§ **Assigned task**:
Copy every line of the following entries word for word, keeping each line's spelling, punctuation, and line breaks unchanged.

§ **Transcribed page contents**:
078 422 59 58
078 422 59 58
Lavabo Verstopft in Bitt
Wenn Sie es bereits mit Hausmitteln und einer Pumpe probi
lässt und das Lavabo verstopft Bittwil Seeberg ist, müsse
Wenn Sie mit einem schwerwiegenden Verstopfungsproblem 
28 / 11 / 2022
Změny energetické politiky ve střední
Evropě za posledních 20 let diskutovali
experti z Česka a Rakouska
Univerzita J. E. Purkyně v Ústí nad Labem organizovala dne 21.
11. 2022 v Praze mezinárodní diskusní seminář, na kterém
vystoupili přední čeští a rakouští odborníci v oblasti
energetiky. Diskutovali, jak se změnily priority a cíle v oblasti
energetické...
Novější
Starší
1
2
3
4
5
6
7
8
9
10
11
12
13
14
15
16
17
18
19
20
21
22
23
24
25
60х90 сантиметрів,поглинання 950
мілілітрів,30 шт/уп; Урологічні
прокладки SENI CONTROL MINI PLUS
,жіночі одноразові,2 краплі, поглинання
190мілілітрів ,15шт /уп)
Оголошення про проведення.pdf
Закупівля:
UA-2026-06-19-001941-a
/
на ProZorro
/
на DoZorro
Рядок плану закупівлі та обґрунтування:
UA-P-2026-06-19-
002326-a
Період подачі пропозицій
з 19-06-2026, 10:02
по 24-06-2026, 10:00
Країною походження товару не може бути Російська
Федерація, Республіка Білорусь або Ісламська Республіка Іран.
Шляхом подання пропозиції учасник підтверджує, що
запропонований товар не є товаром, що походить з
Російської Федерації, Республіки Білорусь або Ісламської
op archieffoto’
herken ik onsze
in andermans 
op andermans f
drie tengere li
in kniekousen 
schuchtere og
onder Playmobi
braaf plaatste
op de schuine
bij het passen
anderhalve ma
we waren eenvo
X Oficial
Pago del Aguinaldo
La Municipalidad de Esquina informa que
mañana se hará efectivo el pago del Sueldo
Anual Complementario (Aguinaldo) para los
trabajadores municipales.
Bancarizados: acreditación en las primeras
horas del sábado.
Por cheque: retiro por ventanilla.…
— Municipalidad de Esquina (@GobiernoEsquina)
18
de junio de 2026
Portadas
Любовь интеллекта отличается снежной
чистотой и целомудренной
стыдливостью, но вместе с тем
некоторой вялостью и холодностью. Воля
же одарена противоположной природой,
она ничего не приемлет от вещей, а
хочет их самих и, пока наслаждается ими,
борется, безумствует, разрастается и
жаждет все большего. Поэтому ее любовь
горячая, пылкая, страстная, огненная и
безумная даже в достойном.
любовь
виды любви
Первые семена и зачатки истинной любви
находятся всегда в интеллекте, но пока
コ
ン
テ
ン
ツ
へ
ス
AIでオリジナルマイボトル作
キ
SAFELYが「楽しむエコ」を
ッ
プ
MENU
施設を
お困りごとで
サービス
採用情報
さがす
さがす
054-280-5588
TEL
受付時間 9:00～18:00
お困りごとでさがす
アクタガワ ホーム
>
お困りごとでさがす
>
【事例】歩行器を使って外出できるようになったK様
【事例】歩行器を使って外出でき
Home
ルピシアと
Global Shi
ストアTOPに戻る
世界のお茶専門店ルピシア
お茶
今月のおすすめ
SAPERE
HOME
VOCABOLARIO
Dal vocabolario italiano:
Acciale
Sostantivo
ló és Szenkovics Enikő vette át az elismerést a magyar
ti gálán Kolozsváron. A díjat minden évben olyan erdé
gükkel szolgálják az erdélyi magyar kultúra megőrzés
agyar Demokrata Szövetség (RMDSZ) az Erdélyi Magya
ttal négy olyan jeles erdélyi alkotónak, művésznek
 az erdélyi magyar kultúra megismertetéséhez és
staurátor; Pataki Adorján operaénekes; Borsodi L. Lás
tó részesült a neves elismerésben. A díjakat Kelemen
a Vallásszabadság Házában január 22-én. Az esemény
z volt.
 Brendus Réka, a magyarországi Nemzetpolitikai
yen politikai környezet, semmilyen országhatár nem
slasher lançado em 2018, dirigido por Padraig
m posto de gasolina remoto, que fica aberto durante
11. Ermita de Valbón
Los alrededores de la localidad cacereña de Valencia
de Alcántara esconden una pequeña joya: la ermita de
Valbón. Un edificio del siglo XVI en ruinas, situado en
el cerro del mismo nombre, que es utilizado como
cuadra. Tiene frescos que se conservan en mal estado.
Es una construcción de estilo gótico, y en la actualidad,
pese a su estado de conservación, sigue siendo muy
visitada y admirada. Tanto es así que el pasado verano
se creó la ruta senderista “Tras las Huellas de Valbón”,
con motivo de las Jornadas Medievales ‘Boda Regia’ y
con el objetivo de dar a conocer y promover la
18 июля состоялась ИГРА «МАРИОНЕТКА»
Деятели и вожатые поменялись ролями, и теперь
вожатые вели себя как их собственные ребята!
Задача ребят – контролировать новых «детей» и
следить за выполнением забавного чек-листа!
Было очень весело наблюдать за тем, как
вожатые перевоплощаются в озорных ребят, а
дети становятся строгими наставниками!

§ **Written solution**:
078 422 59 58
078 422 59 58
Lavabo Verstopft in Bitt
Wenn Sie es bereits mit Hausmitteln und einer Pumpe probi
lässt und das Lavabo verstopft Bittwil Seeberg ist, müsse
Wenn Sie mit einem schwerwiegenden Verstopfungsproblem 
28 / 11 / 2022
Změny energetické politiky ve střední
Evropě za posledních 20 let diskutovali
experti z Česka a Rakouska
Univerzita J. E. Purkyně v Ústí nad Labem organizovala dne 21.
11. 2022 v Praze mezinárodní diskusní seminář, na kterém
vystoupili přední čeští a rakouští odborníci v oblasti
energetiky. Diskutovali, jak se změnily priority a cíle v oblasti
energetické...
Novější
Starší
1
2
3
4
5
6
7
8
9
10
11
12
13
14
15
16
17
18
19
20
21
22
23
24
25
60х90 сантиметрів,поглинання 950
мілілітрів,30 шт/уп; Урологічні
прокладки SENI CONTROL MINI PLUS
,жіночі одноразові,2 краплі, поглинання
190мілілітрів ,15шт /уп)
Оголошення про проведення.pdf
Закупівля:
UA-2026-06-19-001941-a
/
на ProZorro
/
на DoZorro
Рядок плану закупівлі та обґрунтування:
UA-P-2026-06-19-
002326-a
Період подачі пропозицій
з 19-06-2026, 10:02
по 24-06-2026, 10:00
Країною походження товару не може бути Російська
Федерація, Республіка Білорусь або Ісламська Республіка Іран.
Шляхом подання пропозиції учасник підтверджує, що
запропонований товар не є товаром, що походить з
Російської Федерації, Республіки Білорусь або Ісламської
op archieffoto’
herken ik onsze
in andermans 
op andermans f
drie tengere li
in kniekousen 
schuchtere og
onder Playmobi
braaf plaatste
op de schuine
bij het passen
anderhalve ma
we waren eenvo
X Oficial
Pago del Aguinaldo
La Municipalidad de Esquina informa que
mañana se hará efectivo el pago del Sueldo
Anual Complementario (Aguinaldo) para los
trabajadores municipales.
Bancarizados: acreditación en las primeras
horas del sábado.
Por cheque: retiro por ventanilla.…
— Municipalidad de Esquina (@GobiernoEsquina)
18
de junio de 2026
Portadas
Любовь интеллекта отличается снежной
чистотой и целомудренной
стыдливостью, но вместе с тем
некоторой вялостью и холодностью. Воля
же одарена противоположной природой,
она ничего не приемлет от вещей, а
хочет их самих и, пока наслаждается ими,
борется, безумствует, разрастается и
жаждет все большего. Поэтому ее любовь
горячая, пылкая, страстная, огненная и
безумная даже в достойном.
любовь
виды любви
Первые семена и зачатки истинной любви
находятся всегда в интеллекте, но пока
コ
ン
テ
ン
ツ
へ
ス
AIでオリジナルマイボトル作
キ
SAFELYが「楽しむエコ」を
ッ
プ
MENU
施設を
お困りごとで
サービス
採用情報
さがす
さがす
054-280-5588
TEL
受付時間 9:00～18:00
お困りごとでさがす
アクタガワ ホーム
>
お困りごとでさがす
>
【事例】歩行器を使って外出できるようになったK様
【事例】歩行器を使って外出でき
Home
ルピシアと
Global Shi
ストアTOPに戻る
世界のお茶専門店ルピシア
お茶
今月のおすすめ
SAPERE
HOME
VOCABOLARIO
Dal vocabolario italiano:
Acciale
Sostantivo
ló és Szenkovics Enikő vette át az elismerést a magyar
ti gálán Kolozsváron. A díjat minden évben olyan erdé
gükkel szolgálják az erdélyi magyar kultúra megőrzés
agyar Demokrata Szövetség (RMDSZ) az Erdélyi Magya
ttal négy olyan jeles erdélyi alkotónak, művésznek
 az erdélyi magyar kultúra megismertetéséhez és
staurátor; Pataki Adorján operaénekes; Borsodi L. Lás
tó részesült a neves elismerésben. A díjakat Kelemen
a Vallásszabadság Házában január 22-én. Az esemény
z volt.
 Brendus Réka, a magyarországi Nemzetpolitikai
yen politikai környezet, semmilyen országhatár nem
slasher lançado em 2018, dirigido por Padraig
m posto de gasolina remoto, que fica aberto durante
11. Ermita de Valbón
Los alrededores de la localidad cacereña de Valencia
de Alcántara esconden una pequeña joya: la ermita de
Valbón. Un edificio del siglo XVI en ruinas, situado en
el cerro del mismo nombre, que es utilizado como
cuadra. Tiene frescos que se conservan en mal estado.
Es una construcción de estilo gótico, y en la actualidad,
pese a su estado de conservación, sigue siendo muy
visitada y admirada. Tanto es así que el pasado verano
se creó la ruta senderista “Tras las Huellas de Valbón”,
con motivo de las Jornadas Medievales ‘Boda Regia’ y
con el objetivo de dar a conocer y promover la
18 июля состоялась ИГРА «МАРИОНЕТКА»
Деятели и вожатые поменялись ролями, и теперь
вожатые вели себя как их собственные ребята!
Задача ребят – контролировать новых «детей» и
следить за выполнением забавного чек-листа!
Было очень весело наблюдать за тем, как
вожатые перевоплощаются в озорных ребят, а
дети становятся строгими наставниками!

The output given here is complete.